- **Directive**
Within the records, which lines hold the string "İkiz"? Report each one by copying it.
━━━━━ Records supplied
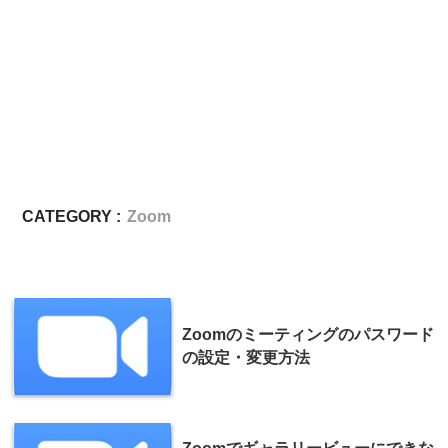
CATEGORY :
Zoom
Zoomのミーティングのパスワード
の設定・変更方法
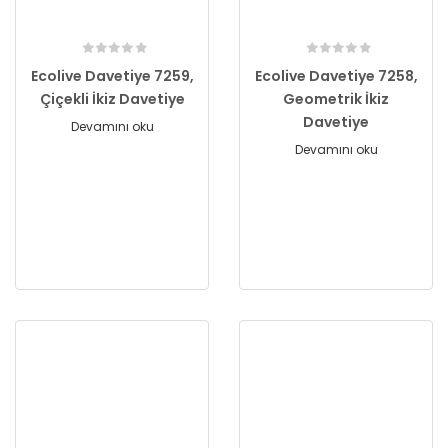
Ecolive Davetiye 7259,
Ecolive Davetiye 7258,
Çiçekli İkiz Davetiye
Geometrik İkiz
Davetiye
Devamını oku
Devamını oku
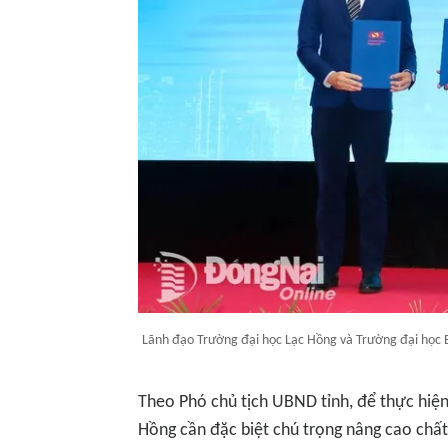
Lãnh đạo Trường đại học Lạc Hồng và Trường đại học B
Theo Phó chủ tịch UBND tỉnh, để thực hiện
Hồng cần đặc biệt chú trọng nâng cao chất 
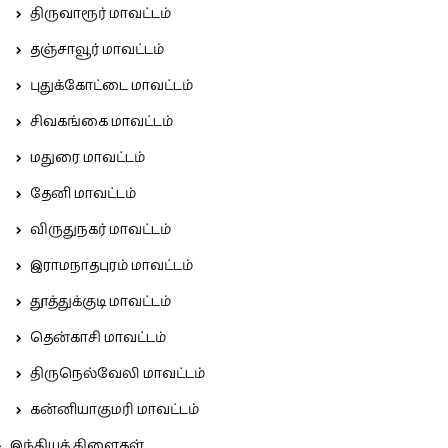
திருவாரூர் மாவட்டம்
தஞ்சாவூர் மாவட்டம்
புதுக்கோட்டை மாவட்டம்
சிவகங்கை மாவட்டம்
மதுரை மாவட்டம்
தேனி மாவட்டம்
விருதுநகர் மாவட்டம்
இராமநாதபுரம் மாவட்டம்
தூத்துக்குடி மாவட்டம்
தென்காசி மாவட்டம்
திருநெல்வேலி மாவட்டம்
கன்னியாகுமரி மாவட்டம்
இந்தியக் கிளைகள்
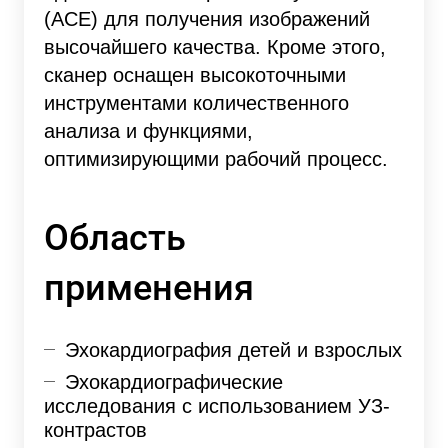
(ACE) для получения изображений
высочайшего качества. Кроме этого,
сканер оснащен высокоточными
инструментами количественного
анализа и функциями,
оптимизирующими рабочий процесс.
Область
применения
Эхокардиография детей и взрослых
Эхокардиографические
исследования с использованием УЗ-
контрастов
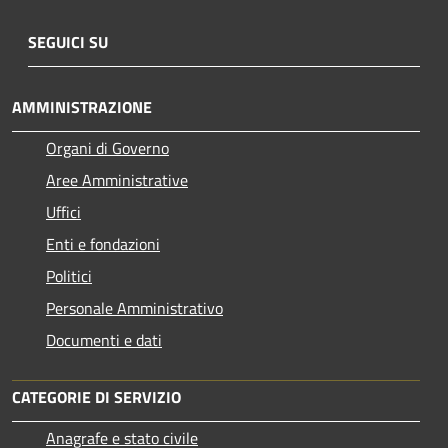
SEGUICI SU
AMMINISTRAZIONE
Organi di Governo
Aree Amministrative
Uffici
Enti e fondazioni
Politici
Personale Amministrativo
Documenti e dati
CATEGORIE DI SERVIZIO
Anagrafe e stato civile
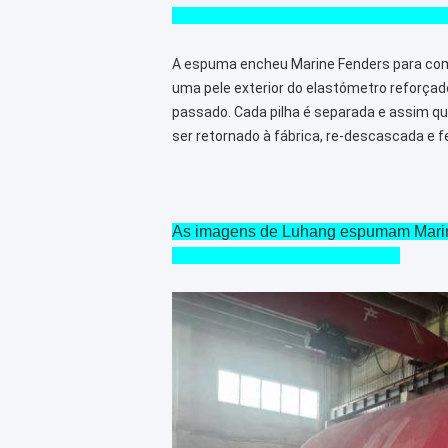
A espuma encheu Marine Fenders para com
uma pele exterior do elastómetro reforçad
passado. Cada pilha é separada e assim q
ser retornado à fábrica, re-descascada e f
As imagens de Luhang espumam Marine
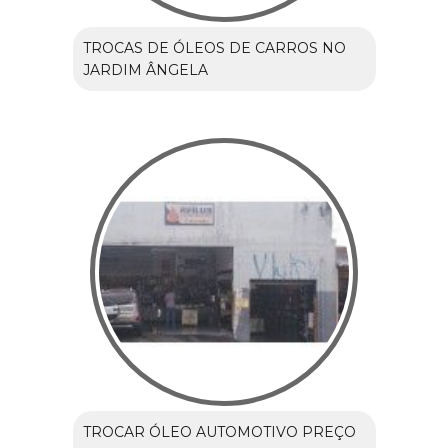
TROCAS DE ÓLEOS DE CARROS NO
JARDIM ÂNGELA
TROCAR ÓLEO AUTOMOTIVO PREÇO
━━━━━━━━━━
- **Answer space**
Çiçekli İkiz Davetiye
Geometrik İkiz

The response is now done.